Thanks again for the support and information.

Another question for you all,

Does lvgl support that RA8875 chipset? I honestly know nothing about it other then is appears to be a dedicated display IC that supports SPI. Would using a chip like this offer any improvements compared to the other standard display options?

Probably the best option is a dedicated TFT-LCD periphery which directly sends the frames using HSYNC, VSYNC, and 16 or 24 pins for colors.

In case of STM it’s called LTDC. This PDF is specific to ST but the first few pages summarize the different options to drive a TFT.

Yes, but not all features. RA8875 has a built-in drawing engine that can’t be used directly by LVGL. However, you can use it like any other display controller: select rectangular area (called window) and copy the LVGL rendered image there.

Does this means that the power of the RA8875 is useless in lvgl’s case? Without that engine, does RA8875 offer any performance benefits compared to not using it?

Also, thanks for the PDF on STM’s LTDC tech. It was very informative. I’ll be focusing some time on learning more about the STM32F7x family.

The STM32F4 also has an LTDC controller, but does not have the Cortex-M7 core and caching abilities that the F7 does. Typically the F4 is not used for large resolutions like 800x480 as they require a lot of RAM for the framebuffer and the processor ends up being a bottleneck. However, I believe the F4 is cheaper than the F7.

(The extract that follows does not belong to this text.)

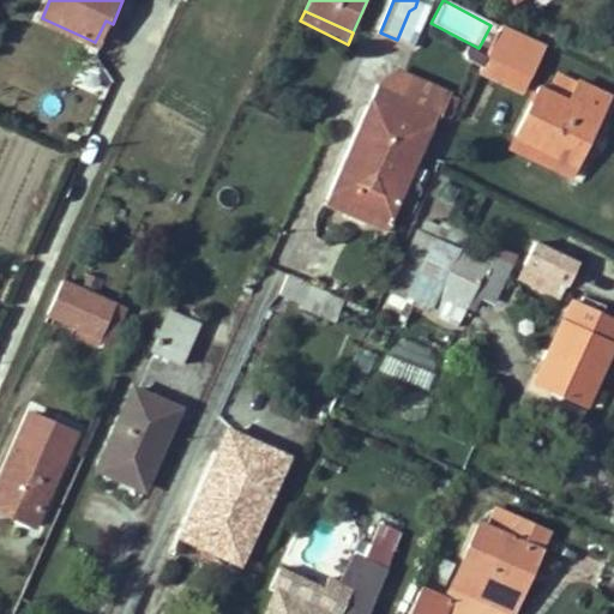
[(499,24),(479,71),(503,83),(511,67),(525,73),(529,76),(545,44),(499,24)]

I’m not sure the RA8875 will work well for your use case as it appears to interface through SPI, has its own memory buffer for the display (useful mainly when the host MCU already has RAM dedicated to an application), and its own drawing system, none of which LVGL can take advantage of at the moment. (Given that the RA8875 doesn’t seem to have any antialiasing or custom font support, this is unlikely to change, as you lose most of the control and flexibility LVGL gives you.)